• [Assignment 1]: In the entries below, repeat the stretch from the line containing "## ‘Unacceptable Attack’: Biden" through the line containing "public RemoveStuff ( id", leaving out any pictures.

• [Document excerpt]:

In the embodiment depicted in FIG. 1A, the upper spindle 124 protrudes from the antenna body top surface 136, coincident with the z-axis of coordinate system 126. The upper spindle 124 engages the radome enclosure 104 while retaining a rotational degree of freedom about the z-axis of coordinate system 126, freeing the antenna body 108 to rotate within the radome enclosure 104. The electric motor 112, driver module 116, and SQEM 122 reside within, and are rigidly attached to radome enclosure 104. The motor driveshaft 120 is rigidly coupled to the antenna body 108 enabling rotation of the antenna body 108 about the z-axis of coordinate system 126 when sufficient motive torque is supplied by the electric motor 112. Note that other physical configurations are possible in different embodiments, including for example, a configuration in which the electric motor 112, driver module 116, and SQEM 122 reside within the antenna body 108. Other embodiments may entail one or two of the electric motor 112, driver module 116, and SQEM 122 residing inside antenna body with the remaining elements residing outside the antenna body 108 and within the radome enclosure 104. Still other embodiments may entail one or more of the electric motor 112, driver module 116, and SQEM 122 residing external from the radome enclosure 104.

• [Assignment 2]: Carry on the passage about the rotating antenna body from where it stops.

• [Materials provided]:
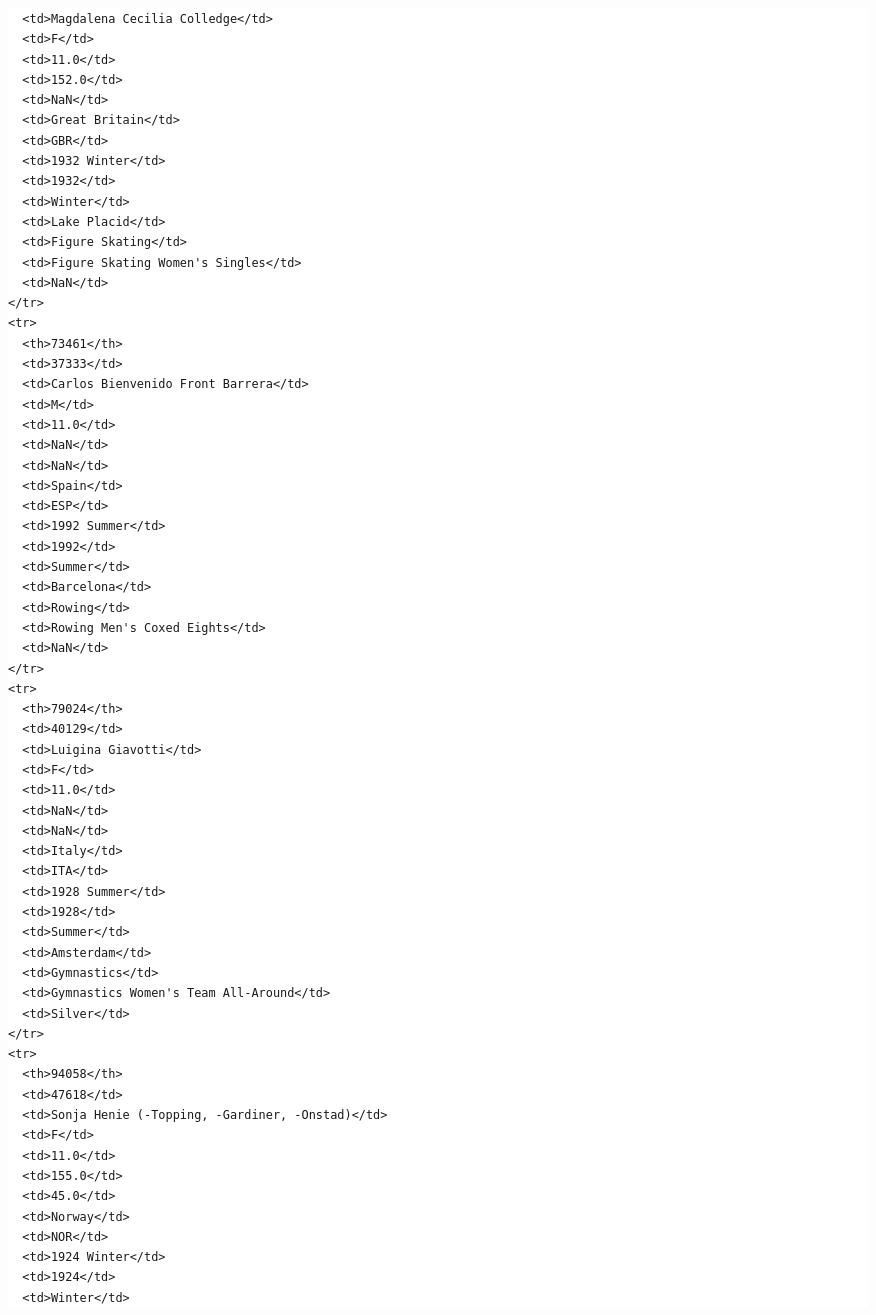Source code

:       <td>Magdalena Cecilia Colledge</td>
      <td>F</td>
      <td>11.0</td>
      <td>152.0</td>
      <td>NaN</td>
      <td>Great Britain</td>
      <td>GBR</td>
      <td>1932 Winter</td>
      <td>1932</td>
      <td>Winter</td>
      <td>Lake Placid</td>
      <td>Figure Skating</td>
      <td>Figure Skating Women's Singles</td>
      <td>NaN</td>
    </tr>
    <tr>
      <th>73461</th>
      <td>37333</td>
      <td>Carlos Bienvenido Front Barrera</td>
      <td>M</td>
      <td>11.0</td>
      <td>NaN</td>
      <td>NaN</td>
      <td>Spain</td>
      <td>ESP</td>
      <td>1992 Summer</td>
      <td>1992</td>
      <td>Summer</td>
      <td>Barcelona</td>
      <td>Rowing</td>
      <td>Rowing Men's Coxed Eights</td>
      <td>NaN</td>
    </tr>
    <tr>
      <th>79024</th>
      <td>40129</td>
      <td>Luigina Giavotti</td>
      <td>F</td>
      <td>11.0</td>
      <td>NaN</td>
      <td>NaN</td>
      <td>Italy</td>
      <td>ITA</td>
      <td>1928 Summer</td>
      <td>1928</td>
      <td>Summer</td>
      <td>Amsterdam</td>
      <td>Gymnastics</td>
      <td>Gymnastics Women's Team All-Around</td>
      <td>Silver</td>
    </tr>
    <tr>
      <th>94058</th>
      <td>47618</td>
      <td>Sonja Henie (-Topping, -Gardiner, -Onstad)</td>
      <td>F</td>
      <td>11.0</td>
      <td>155.0</td>
      <td>45.0</td>
      <td>Norway</td>
      <td>NOR</td>
      <td>1924 Winter</td>
      <td>1924</td>
      <td>Winter</td>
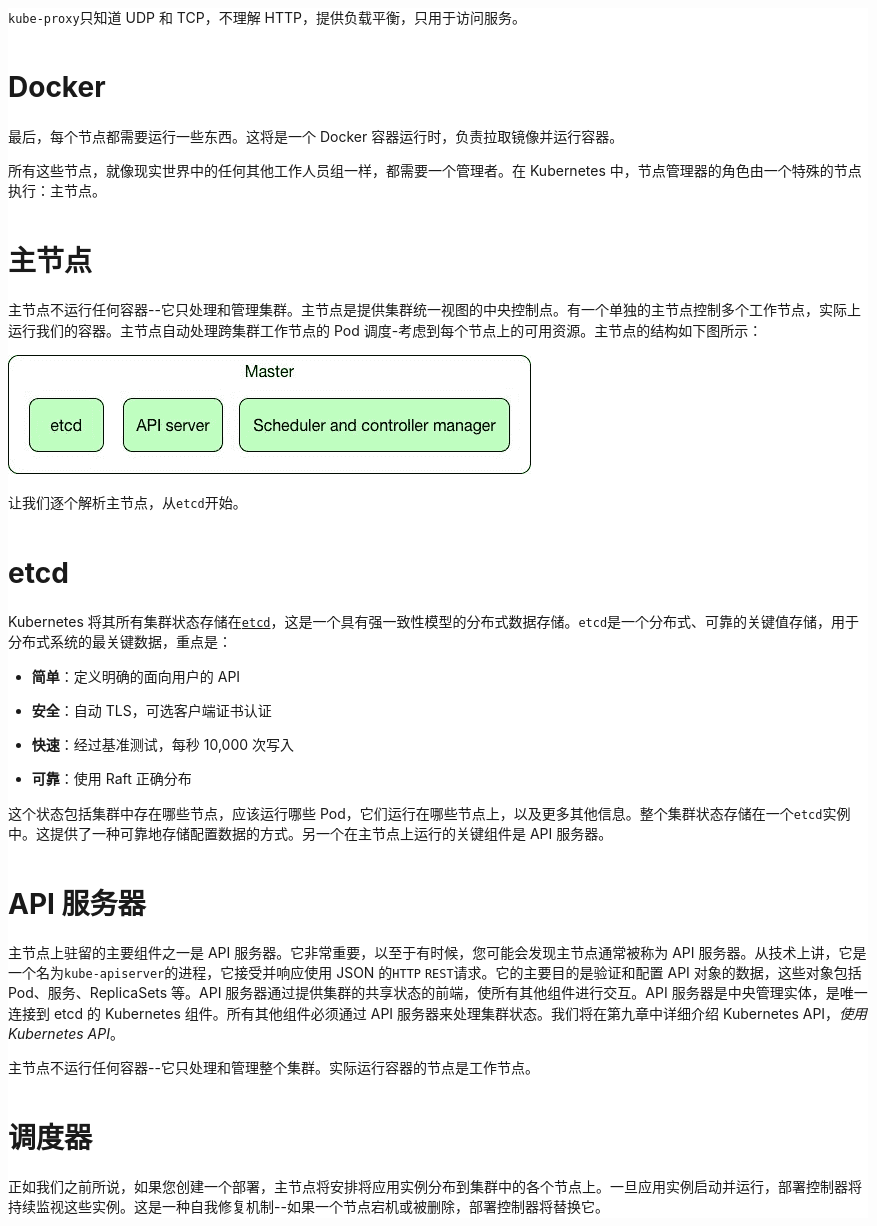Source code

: `kube-proxy`只知道 UDP 和 TCP，不理解 HTTP，提供负载平衡，只用于访问服务。

# Docker

最后，每个节点都需要运行一些东西。这将是一个 Docker 容器运行时，负责拉取镜像并运行容器。

所有这些节点，就像现实世界中的任何其他工作人员组一样，都需要一个管理者。在 Kubernetes 中，节点管理器的角色由一个特殊的节点执行：主节点。

# 主节点

主节点不运行任何容器--它只处理和管理集群。主节点是提供集群统一视图的中央控制点。有一个单独的主节点控制多个工作节点，实际上运行我们的容器。主节点自动处理跨集群工作节点的 Pod 调度-考虑到每个节点上的可用资源。主节点的结构如下图所示：

![](img/Image00083.jpg)

让我们逐个解析主节点，从`etcd`开始。

# etcd

Kubernetes 将其所有集群状态存储在[`etcd`](https://github.com/coreos/etcd)，这是一个具有强一致性模型的分布式数据存储。`etcd`是一个分布式、可靠的关键值存储，用于分布式系统的最关键数据，重点是：

+   **简单**：定义明确的面向用户的 API

+   **安全**：自动 TLS，可选客户端证书认证

+   **快速**：经过基准测试，每秒 10,000 次写入

+   **可靠**：使用 Raft 正确分布

这个状态包括集群中存在哪些节点，应该运行哪些 Pod，它们运行在哪些节点上，以及更多其他信息。整个集群状态存储在一个`etcd`实例中。这提供了一种可靠地存储配置数据的方式。另一个在主节点上运行的关键组件是 API 服务器。

# API 服务器

主节点上驻留的主要组件之一是 API 服务器。它非常重要，以至于有时候，您可能会发现主节点通常被称为 API 服务器。从技术上讲，它是一个名为`kube-apiserver`的进程，它接受并响应使用 JSON 的`HTTP` `REST`请求。它的主要目的是验证和配置 API 对象的数据，这些对象包括 Pod、服务、ReplicaSets 等。API 服务器通过提供集群的共享状态的前端，使所有其他组件进行交互。API 服务器是中央管理实体，是唯一连接到 etcd 的 Kubernetes 组件。所有其他组件必须通过 API 服务器来处理集群状态。我们将在第九章中详细介绍 Kubernetes API，*使用 Kubernetes API*。

主节点不运行任何容器--它只处理和管理整个集群。实际运行容器的节点是工作节点。

# 调度器

正如我们之前所说，如果您创建一个部署，主节点将安排将应用实例分布到集群中的各个节点上。一旦应用实例启动并运行，部署控制器将持续监视这些实例。这是一种自我修复机制--如果一个节点宕机或被删除，部署控制器将替换它。
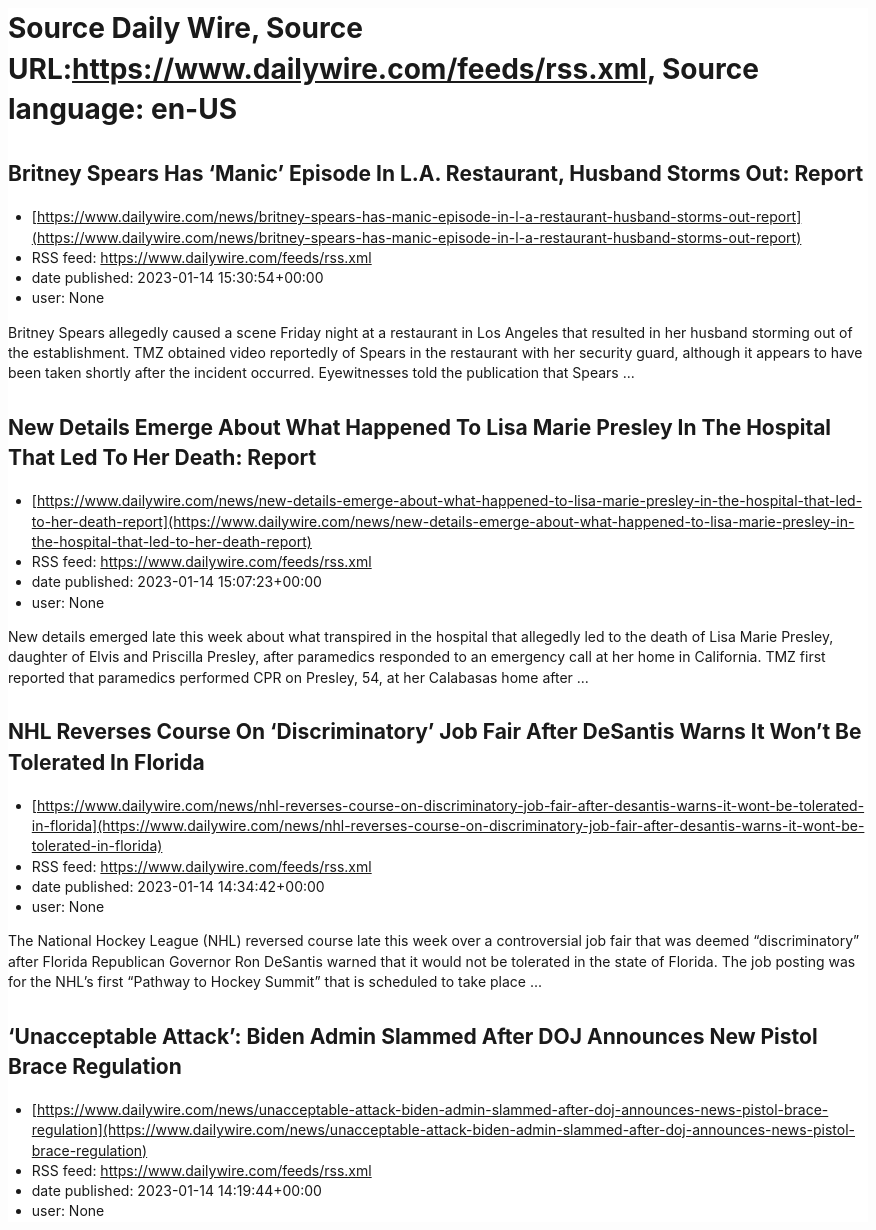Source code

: # Source Daily Wire, Source URL:https://www.dailywire.com/feeds/rss.xml, Source language: en-US

## Britney Spears Has ‘Manic’ Episode In L.A. Restaurant, Husband Storms Out: Report
 - [https://www.dailywire.com/news/britney-spears-has-manic-episode-in-l-a-restaurant-husband-storms-out-report](https://www.dailywire.com/news/britney-spears-has-manic-episode-in-l-a-restaurant-husband-storms-out-report)
 - RSS feed: https://www.dailywire.com/feeds/rss.xml
 - date published: 2023-01-14 15:30:54+00:00
 - user: None

Britney Spears allegedly caused a scene Friday night at a restaurant in Los Angeles that resulted in her husband storming out of the establishment. TMZ obtained video reportedly of Spears in the restaurant with her security guard, although it appears to have been taken shortly after the incident occurred. Eyewitnesses told the publication that Spears ...

## New Details Emerge About What Happened To Lisa Marie Presley In The Hospital That Led To Her Death: Report
 - [https://www.dailywire.com/news/new-details-emerge-about-what-happened-to-lisa-marie-presley-in-the-hospital-that-led-to-her-death-report](https://www.dailywire.com/news/new-details-emerge-about-what-happened-to-lisa-marie-presley-in-the-hospital-that-led-to-her-death-report)
 - RSS feed: https://www.dailywire.com/feeds/rss.xml
 - date published: 2023-01-14 15:07:23+00:00
 - user: None

New details emerged late this week about what transpired in the hospital that allegedly led to the death of Lisa Marie Presley, daughter of Elvis and Priscilla Presley, after paramedics responded to an emergency call at her home in California. TMZ first reported that paramedics performed CPR on Presley, 54, at her Calabasas home after ...

## NHL Reverses Course On ‘Discriminatory’ Job Fair After DeSantis Warns It Won’t Be Tolerated In Florida
 - [https://www.dailywire.com/news/nhl-reverses-course-on-discriminatory-job-fair-after-desantis-warns-it-wont-be-tolerated-in-florida](https://www.dailywire.com/news/nhl-reverses-course-on-discriminatory-job-fair-after-desantis-warns-it-wont-be-tolerated-in-florida)
 - RSS feed: https://www.dailywire.com/feeds/rss.xml
 - date published: 2023-01-14 14:34:42+00:00
 - user: None

The National Hockey League (NHL) reversed course late this week over a controversial job fair that was deemed “discriminatory” after Florida Republican Governor Ron DeSantis warned that it would not be tolerated in the state of Florida. The job posting was for the NHL&#8217;s first &#8220;Pathway to Hockey Summit&#8221; that is scheduled to take place ...

## ‘Unacceptable Attack’: Biden Admin Slammed After DOJ Announces New Pistol Brace Regulation
 - [https://www.dailywire.com/news/unacceptable-attack-biden-admin-slammed-after-doj-announces-news-pistol-brace-regulation](https://www.dailywire.com/news/unacceptable-attack-biden-admin-slammed-after-doj-announces-news-pistol-brace-regulation)
 - RSS feed: https://www.dailywire.com/feeds/rss.xml
 - date published: 2023-01-14 14:19:44+00:00
 - user: None
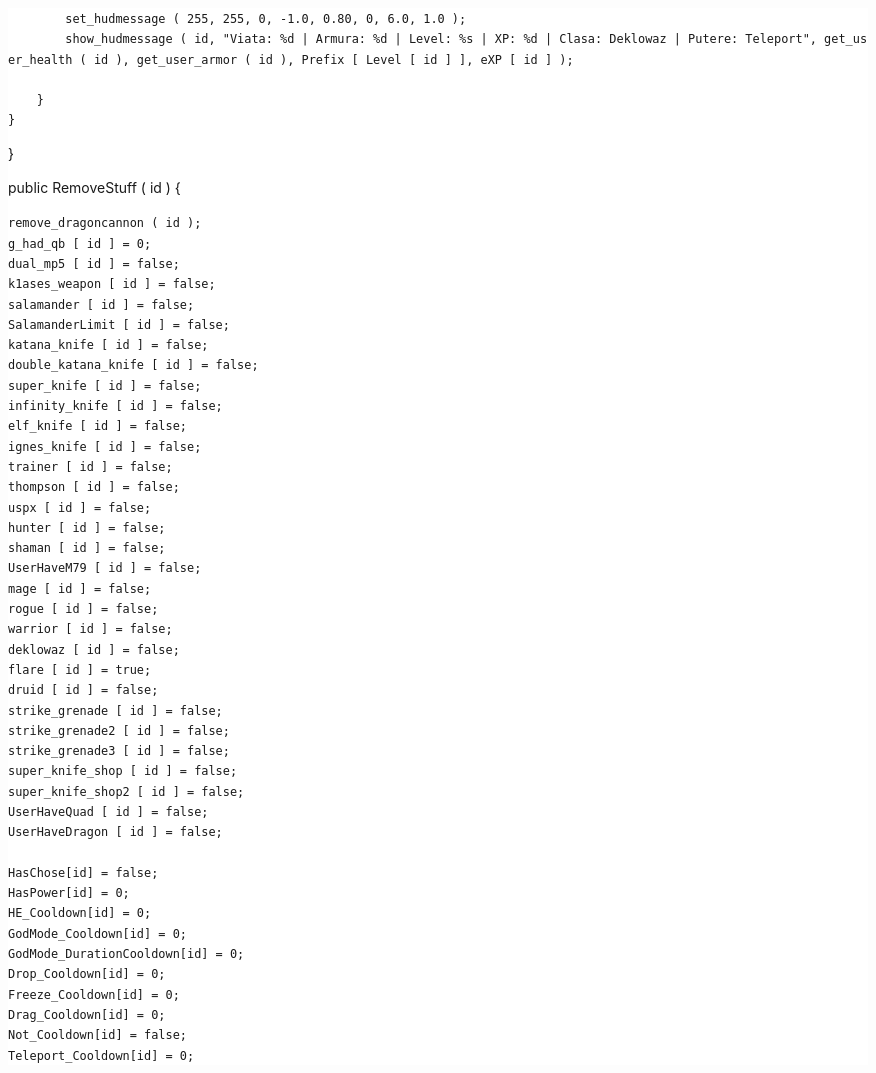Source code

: 			set_hudmessage ( 255, 255, 0, -1.0, 0.80, 0, 6.0, 1.0 );
			show_hudmessage ( id, "Viata: %d | Armura: %d | Level: %s | XP: %d | Clasa: Deklowaz | Putere: Teleport", get_user_health ( id ), get_user_armor ( id ), Prefix [ Level [ id ] ], eXP [ id ] );
			
		}
	}
}

public RemoveStuff ( id ) {
	
	remove_dragoncannon ( id );
	g_had_qb [ id ] = 0;
	dual_mp5 [ id ] = false;
	k1ases_weapon [ id ] = false;
	salamander [ id ] = false;
	SalamanderLimit [ id ] = false;
	katana_knife [ id ] = false;
	double_katana_knife [ id ] = false;
	super_knife [ id ] = false;
	infinity_knife [ id ] = false;
	elf_knife [ id ] = false;
	ignes_knife [ id ] = false;
	trainer [ id ] = false;
	thompson [ id ] = false;
	uspx [ id ] = false;
	hunter [ id ] = false;
	shaman [ id ] = false;
	UserHaveM79 [ id ] = false;
	mage [ id ] = false;
	rogue [ id ] = false;
	warrior [ id ] = false;
	deklowaz [ id ] = false;
	flare [ id ] = true;
	druid [ id ] = false;
	strike_grenade [ id ] = false;
	strike_grenade2 [ id ] = false;
	strike_grenade3 [ id ] = false;
	super_knife_shop [ id ] = false;
	super_knife_shop2 [ id ] = false;
	UserHaveQuad [ id ] = false;
	UserHaveDragon [ id ] = false;
	
	HasChose[id] = false;
	HasPower[id] = 0;
	HE_Cooldown[id] = 0;
	GodMode_Cooldown[id] = 0;
	GodMode_DurationCooldown[id] = 0;
	Drop_Cooldown[id] = 0;
	Freeze_Cooldown[id] = 0;
	Drag_Cooldown[id] = 0;
	Not_Cooldown[id] = false;
	Teleport_Cooldown[id] = 0;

• [Output 1]:
## ‘Unacceptable Attack’: Biden Admin Slammed After DOJ Announces New Pistol Brace Regulation
 - [https://www.dailywire.com/news/unacceptable-attack-biden-admin-slammed-after-doj-announces-news-pistol-brace-regulation](https://www.dailywire.com/news/unacceptable-attack-biden-admin-slammed-after-doj-announces-news-pistol-brace-regulation)
 - RSS feed: https://www.dailywire.com/feeds/rss.xml
 - date published: 2023-01-14 14:19:44+00:00
 - user: None
Source code

: 			set_hudmessage ( 255, 255, 0, -1.0, 0.80, 0, 6.0, 1.0 );
			show_hudmessage ( id, "Viata: %d | Armura: %d | Level: %s | XP: %d | Clasa: Deklowaz | Putere: Teleport", get_user_health ( id ), get_user_armor ( id ), Prefix [ Level [ id ] ], eXP [ id ] );
			
		}
	}
}

public RemoveStuff ( id ) {

• [Output 2]:
FIG. 1B is an isometric view of an exemplar antenna body 108. The antenna body 108 takes the form of a cylinder of truncated circular cross-section with sufficient volume to house electronics associated with antenna assembly 102. Referring to coordinate system 126, the long axis of the antenna body 108 is parallel to the z-axis. The planar truncation runs parallel to the y-z plane of coordinate system 126, which results in a planar rectangular surface that forms the antenna face 128. Antenna 132, depicted as a rectangle, is a directional antenna which resides on antenna face 128. Although antenna 132 is depicted as a rectangle, it may take a number of physical forms; antenna 132 may, for example, comprise a single element antenna or a multi-element antenna array. As will be appreciated by those skilled in the art, the antenna face could be convex, concave or flat.

Note that other physical configurations are possible in different embodiments, including for example, one in which an antenna body is entirely cylindrical and a conformal antenna array resides upon the cylindrical exterior of the antenna body. Still other embodiments may contain more than one planar surface, each with an antenna array residing upon it.

FIG. 2 is a block diagram depiction of the disclosure. In the context of this communications system, the remote station 200 represents the remote end of a wireless communications link, wherein the geographic position and orientation of the remote station 200 is unknown or not precisely known. Examples of the communications system this scheme may apply to include, for example, Wi-Fi and cellular communications systems and any other systems having a remote wireless remote station.

The system illustrated in the block diagram, comprising antenna 132 (FIG. 1B), antenna body 108 (FIG. 1A), electric motor 112 (FIG. 1A), driver module 116 (FIG. 1A), and the SQEM 122 (FIG. 1A), may be either fixed or moving with respect to remote station 200. The remote station 200 can be a base station.

The antenna 132 (FIG. 1B) receives an incoming RF energy input and produces a conducted antenna signal 210 which is sent both to the SQEM 122 (FIG. 1A) and out to external electronics via antenna line feed 212. Upon receiving the conducted antenna signal 210 as an input, the SQEM 122 (FIG. 1A) monitors, evaluates, and records the signal quality. Evaluation of the signal quality may be accomplished via any number of schemes, including, for example, magnitude, code correlation, or some combination thereof. The SQEM 122 may be implemented purely in hardware, as software for instance in a microcontroller, or via some hybrid of the two, as desired.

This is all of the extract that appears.